In an emotive and disingenuous letter John Pearson rationalises his own departure from our organisation by conjuring up a bogeyman story (Weekly Worker July 1).

It is “clear” to comrade Pearson that the Red Platform “opposition” has been suppressed by John Bridge and the party leadership, as demonstrated by comrade Bridge’s criticisms of the platform in his motion to the last aggregate. Tricky, that majority vote in favour of his motion, though - must be we are all “under the heel of a fundamentally Stalinist clique”.

In fact, the demise of the Red Platform column is due to the weakness of the Red Platform itself. It was narrowly defined by opposition to the majority tactical position on voting for Respect (not opposition to some CPGB leaders, including the seemingly, at least to J Pearson, awesome John Bridge). By election time the comrades ran out of things to say. What Red Platform did say up to then was not very coherent and its criticism (of Respect, Galloway and the SWP) was weaker than that of the ‘pro-Respect’ majority. It did not help either that the individual who was the driving force behind Red Platform just upped and left.

In view of this, a decision was taken to discontinue the arrangement where a space for Red Platform was set aside every week. However, comrade Pearson knows that all of our members are encouraged to write for the paper. Comrade Pearson also neglects to mention that, while the Red Platform column has gone, its website - linked to our own - is still online (although not updated by the comrades for some time).

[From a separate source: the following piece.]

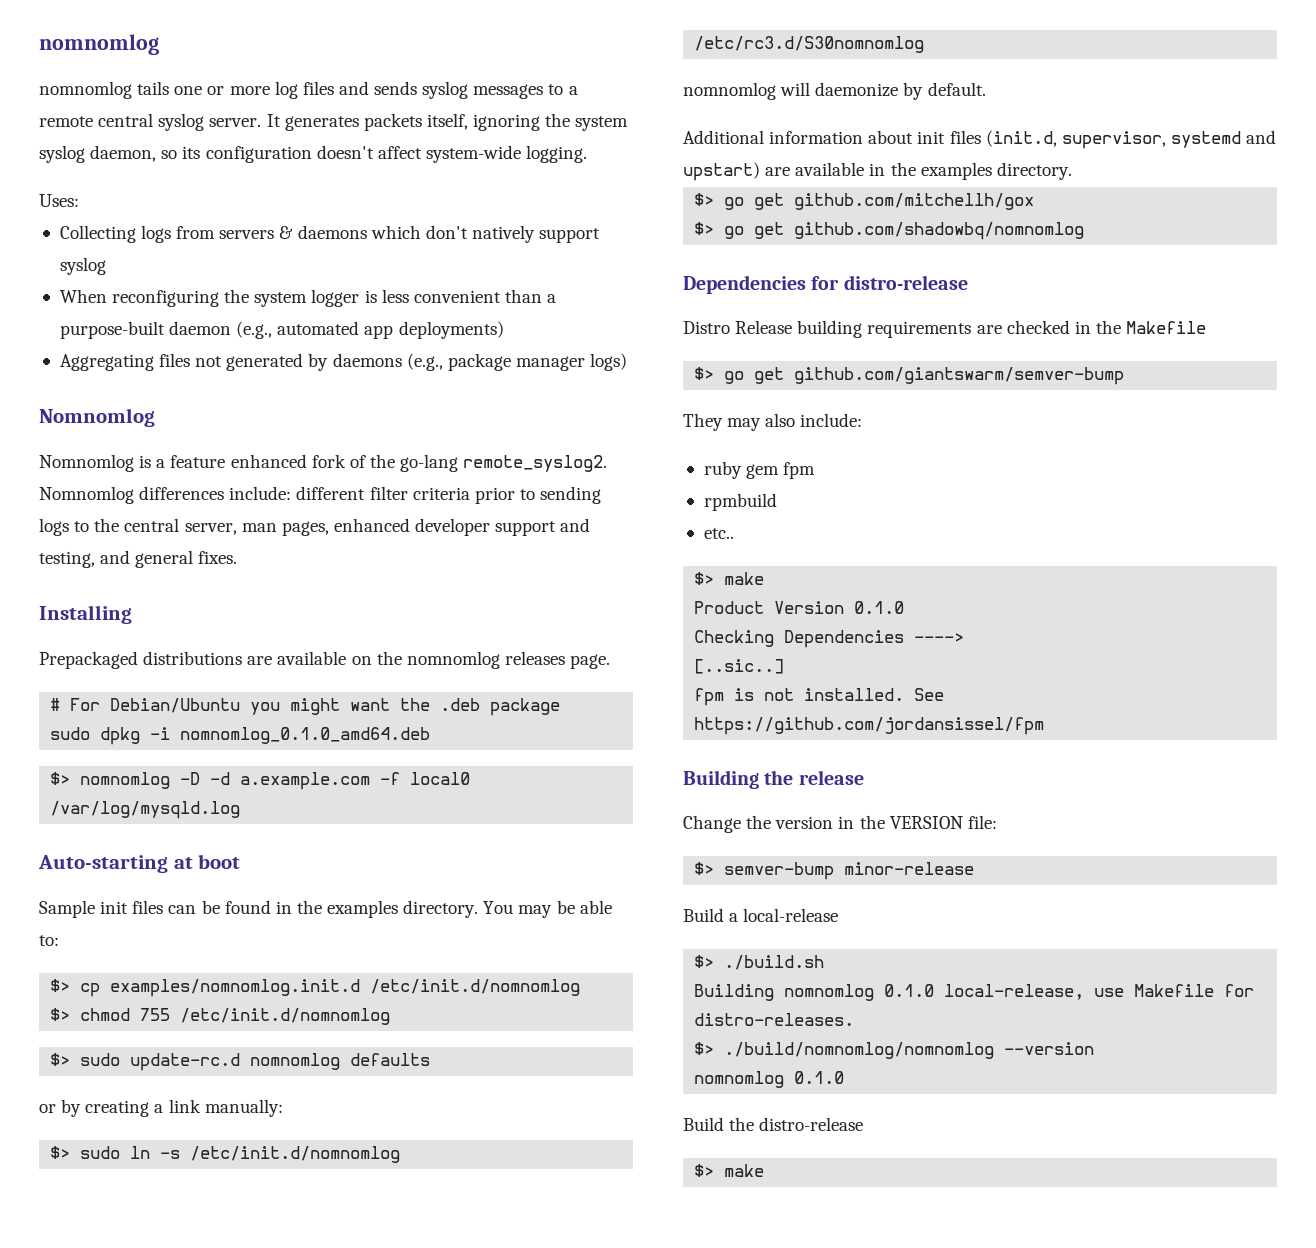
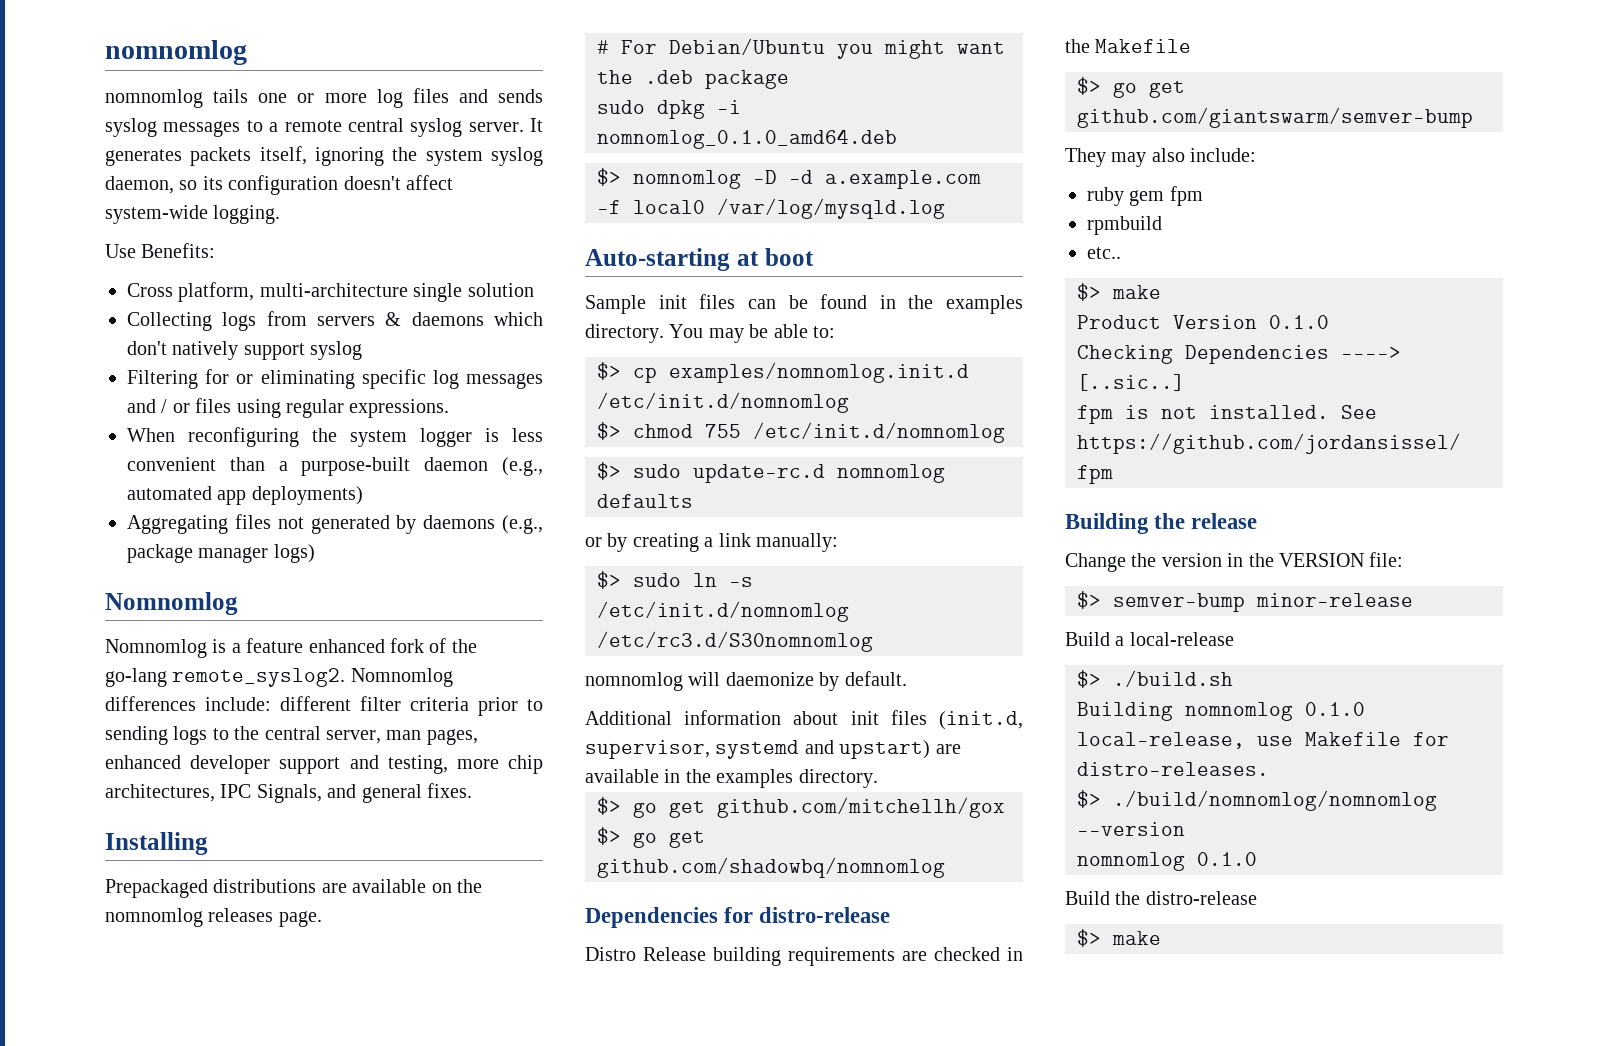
[39,194,79,207] Uses: -> [105,243,216,258] [127,282,534,302] Use Benefits: // Cross platform, multi-architecture single solution
(106, 266) none -> [127,369,543,389] [127,398,450,418] // Filtering for or eliminating specific log messages and / or files using regular expressions.
(95, 559) none -> [456,755,543,774] [105,784,322,803] more chip architectures, IPC Signals,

Comrade Pearson hopes to get round these uncomfortable facts with: “The readers of the Weekly Worker are no longer permitted to read the views of the Red Platform, except where those views meet with editorial approval” (my emphasis). Well, editors have to edit, but look at our unrivalled record for printing articles and letters that are critical of our majority, leadership or individual political positions. So to suggest that debate has been closed down is just mischievous twaddle.

And then we have comrade Pearson’s remark that “the only organised opposition that the leadership of the CPGB is prepared to tolerate is a licensed one.” Fatuous nonsense. Red Platform had their own column right up to the election!
Comrade Pearson has a deeply cynical, almost anarchist, attitude to leadership - understandable perhaps, given the predominantly bureaucratic centralist regimes of most of the left, but in relation to the CPGB it is entirely misplaced. For comrade Pearson it seems that it is leadership itself that is bad and this colours his whole perspective.
But there is another problem. Comrade Pearson, like some in the Red Platform, does not understand the process of “positive engagement”. He thinks this automatically rules out “critical engagement”. It is this mechanical, ‘one or the other’ approach that is faulty - we have done both at the same time. In fact our engagement in any organisation is always critical.

Comrade Pearson is in awe of the Socialist Workers Party. He seems to think the choice is staying at a safe and unsullied distance or cosying up and being tainted. In this warped perspective he casts the Red Platform as a principled minority, whose critique endangers an attempt by the dastardly John Bridge to ingratiate the CPGB with the SWP. Unfortunately, this does not fit with reality - the major thrust of critical engagement came from the majority, not the Red Platform - just read the Weekly Worker. We are not in awe of the SWP, but we do like to fight up close.

Warped perspective
Warped perspective

Violent

With regard to that section of your draft programme dealing with the character of the revolution, I have the following comments.
You are again creating illusions as to the possibility of achieving socialism (step by step) through workers’ control over production without a violent proletarian revolution overthrowing the capitalist state. We have had all these revisionist recipes before, 80, 90 years ago. These concepts have always failed and proved unworkable.
When will you ever learn that without a violent revolution, smashing the capitalist state, you will never, ever reach socialism?